# Big Thank You to EVERYONE that has helped me along the way - FINALLY IN A GALLERY!



## shortpballer (Jun 15, 2012)

After 10 months of working in Paris, finally we have been admitted into a gallery.  We were lucky to find a gallery with a great reputation on Avenue Matignon in Paris.  After being told be several other galleries on the same road that : "There will never be photography on Avenue Matignon" we found a gallery who has given us the chance of a lifetime.  


Sorry the website is in French.  For a basic background of the series, we have created abstract photography that is based upon the reality.  Every photo is 100 percent without photoshop.  Our goal is for people to not understand how it is possible that each photo is actually a photo.  


All of our photos are unique pieces (1/1).  We are also not putting any of the original images online so that the buyer is reassured that he/she will be the only person to have that picture.  The pictures on the gallery website are photos of the prints that we took in the gallery.  


I want to thank everyone on this forum who has helped me out in photography, whether it be equipment or critiques on a photo.  Thank You.  


We want to welcome anyone to come visit the gallery if you find yourself in Paris.

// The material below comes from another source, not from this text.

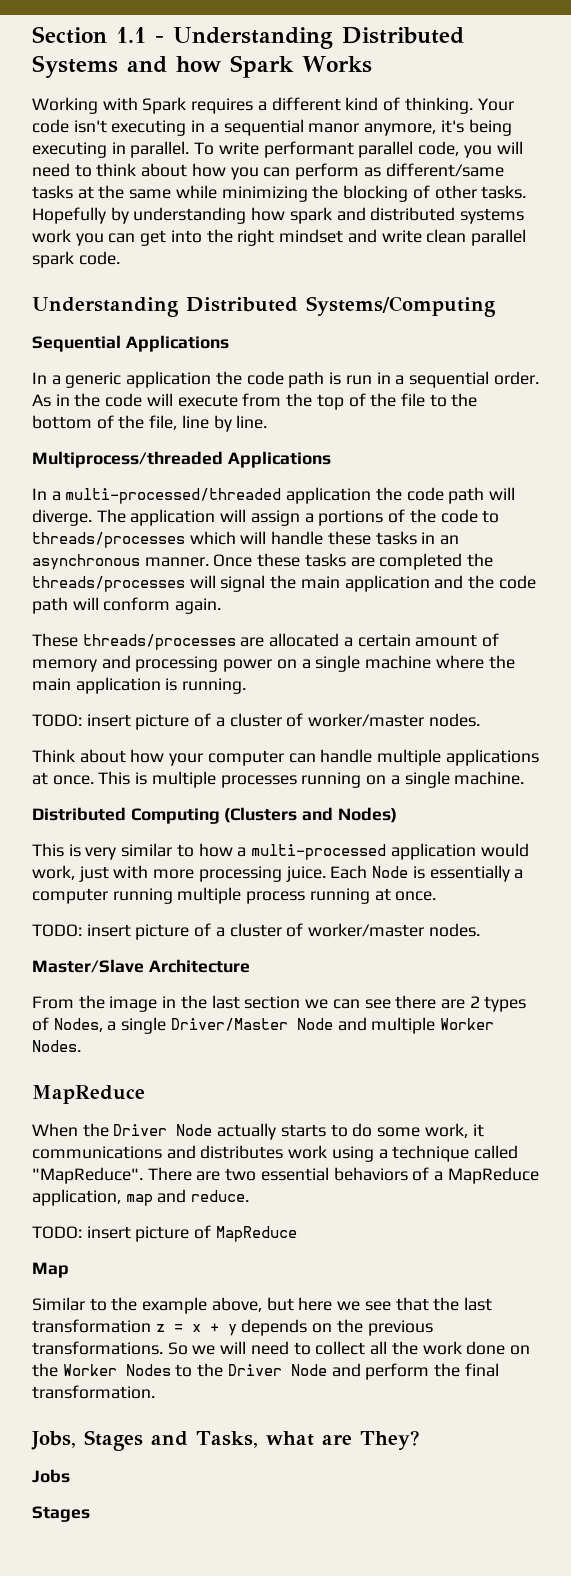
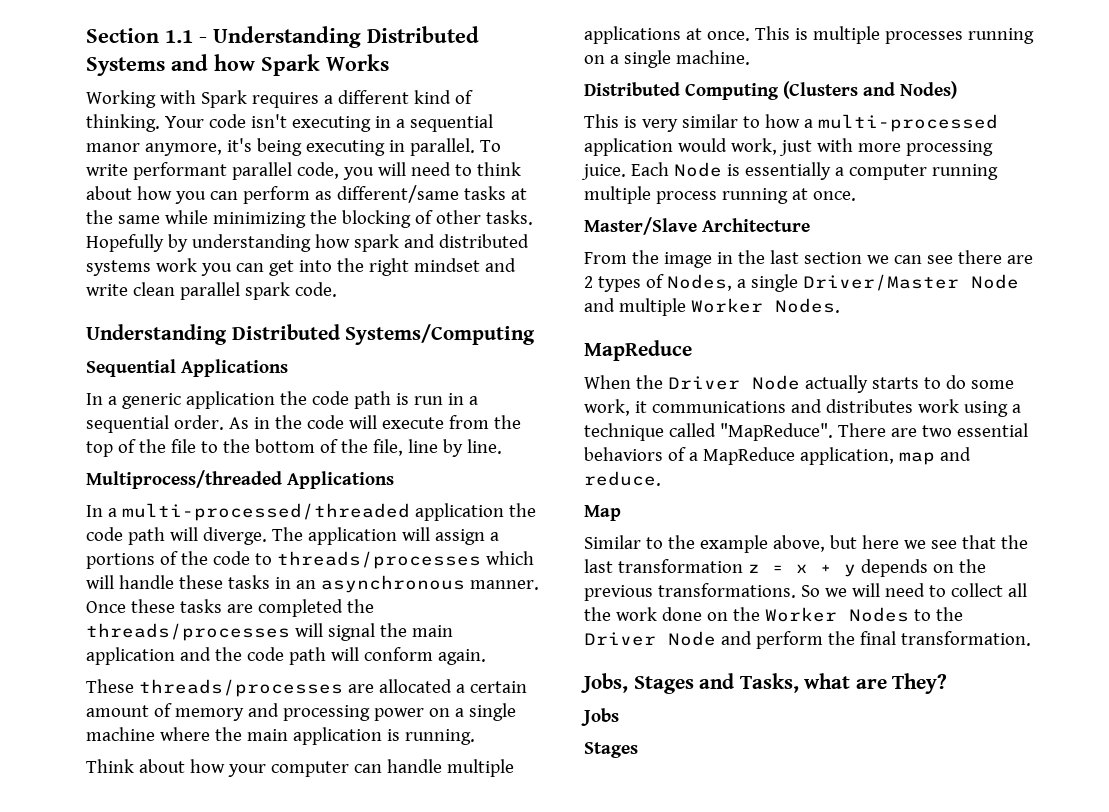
[32,713,480,730] // TODO: insert picture of a cluster of worker/master nodes. -> (475, 737) none
[32,923,480,940] // TODO: insert picture of a cluster of worker/master nodes. -> (856, 196) none
[32,1225,297,1242] // TODO: insert picture of MapReduce -> (661, 478) none

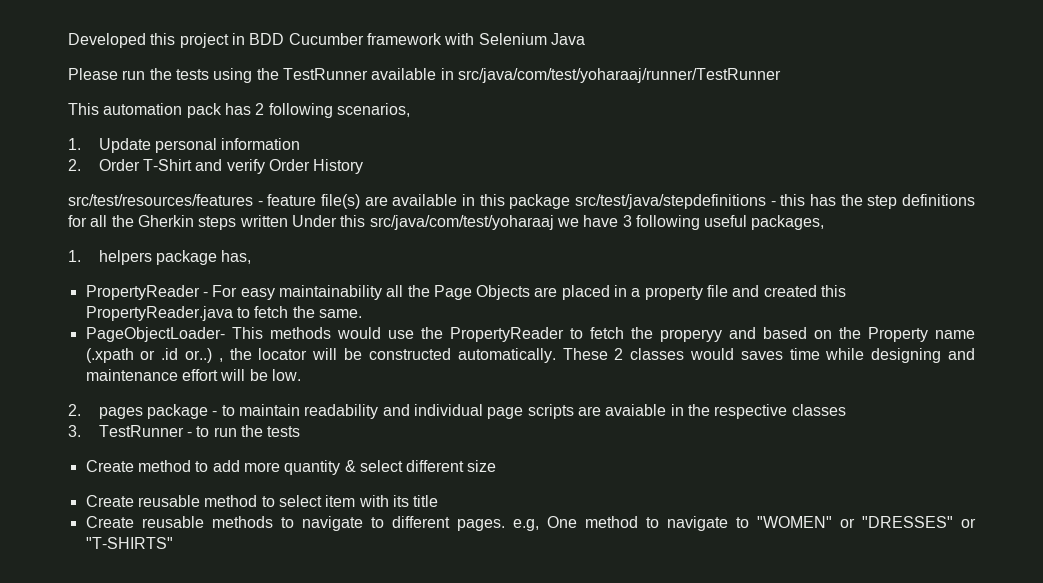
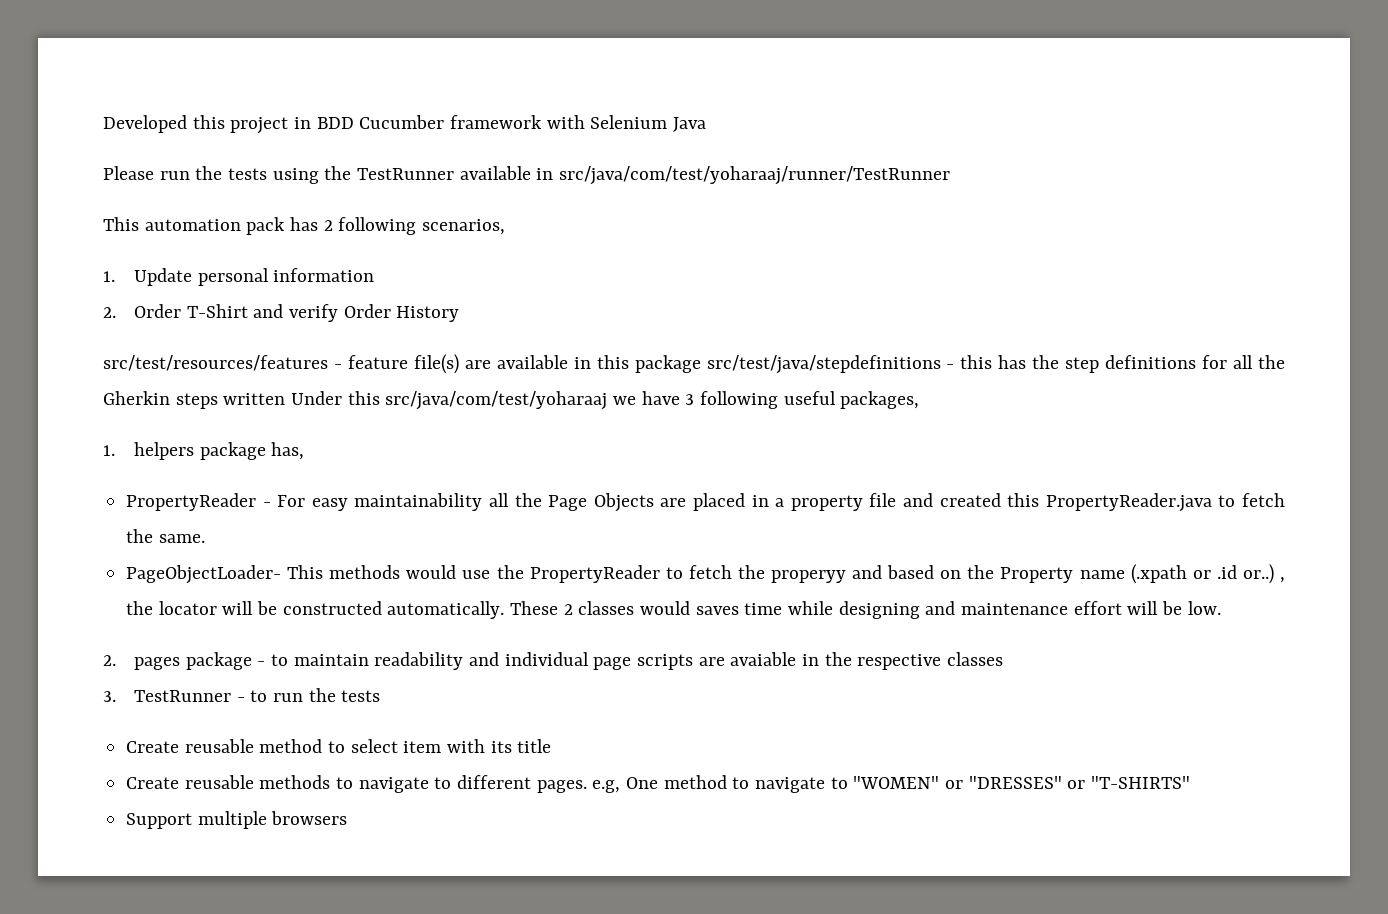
[85,460,497,475] // Create method to add more quantity & select different size -> (381, 696) none
(173, 543) none -> [126,811,348,829] // Support multiple browsers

Link:  Galerie | Galerie Matignon


----------



## Buckster (Jun 15, 2012)

Congrats!  Very interesting also!

So, to ensure there is only one single copy of each piece, did you shoot these on film, make a single print, then destroy the negative, or possibly it will go with the print to the buyer?

Also wondering, what size are the prints?


----------



## shortpballer (Jun 15, 2012)

Prints are 60x80 framed under plexi.  They were shot with a Phase One digital back.  The pictures are only on my computer and in the gallery.  They will stay on my computer just in case there are issues with the print in the future.  

We have already sold 3 prints


----------



## Buckster (Jun 15, 2012)

Wow, I bet they're beautiful!


----------



## tirediron (Jun 15, 2012)

Congratulations!


----------